▸ TASKS TO PERFORM:
[1] According to the alewife article, what kept alewives from getting past Lake Ontario?
[2] In the alewife article, transcribe the passage from "This is a photo" up to and including "(Maine) Historical Society.".

A carpet of dead alewives covered almost every inch of the lakefront in Whiting and Hammond, as well as every beach in every community on Lake Michigan. The fish are native to the Atlantic, but arrived in the Great Lakes in the 1950s. They died by the millions in the 1960s and washed up on the shoreline. This photo courtesy of the Maine Lobster Marketing Collaborative.

This is a photo from 1870, taken in Warren, Maine. It shows men standing along the banks of the St. George River using nets to catch alewives. Alewives were often packed in barrels, pickled, and shipped off to markets such as Haiti, which was one of the few places where some people developed a taste for the fish. Photo from the Warren (Maine) Historical Society.

The alewife entered the Great Lakes via the St. Lawrence River, which connects to the Atlantic Ocean, and arrived in Lake Ontario at least by the 1870s. They could not get any further, however, due to Niagara Falls, which is at the junction of Lake Ontario and Lake Erie. But a canal designed to aid shipping between the Great Lakes and the coast gave the alewife a chance to bypass the falls. By the 1940s, they were in Lake Michigan. This 1946 map is from the Commercial Fisheries Review.

The Great Alewife Invasion

John Hmurovic
August 2021

They landed on the beaches of Whiting and Hammond. Most residents were caught by surprise. They came by the millions and quickly took control of every inch of beachfront. No one dared to come near the beach because they were quickly repelled by the invaders. The invaders were only seven to ten inches in size, and every one of them, millions of them, were dead. They were the alewives.

▸ EXERCISE DATA:
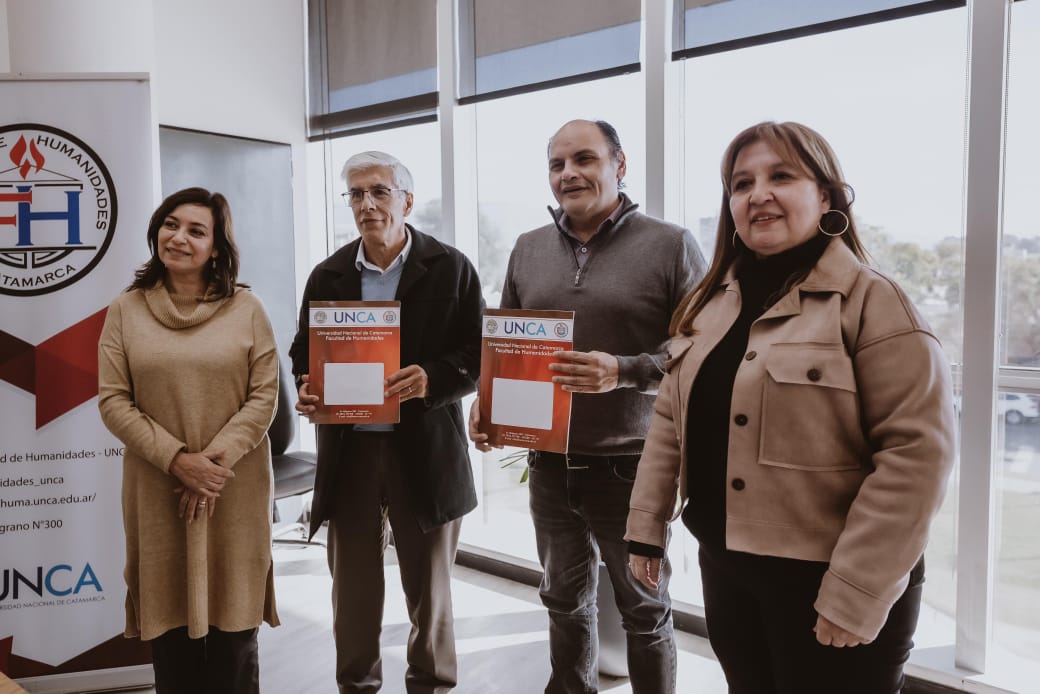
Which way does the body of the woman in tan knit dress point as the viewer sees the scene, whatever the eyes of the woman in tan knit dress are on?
toward the camera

▸ RESULTS FOR EACH TASK:
[1] Niagara Falls

[2]
This is a photo from 1870, taken in Warren, Maine. It shows men standing along the banks of the St. George River using nets to catch alewives. Alewives were often packed in barrels, pickled, and shipped off to markets such as Haiti, which was one of the few places where some people developed a taste for the fish. Photo from the Warren (Maine) Historical Society.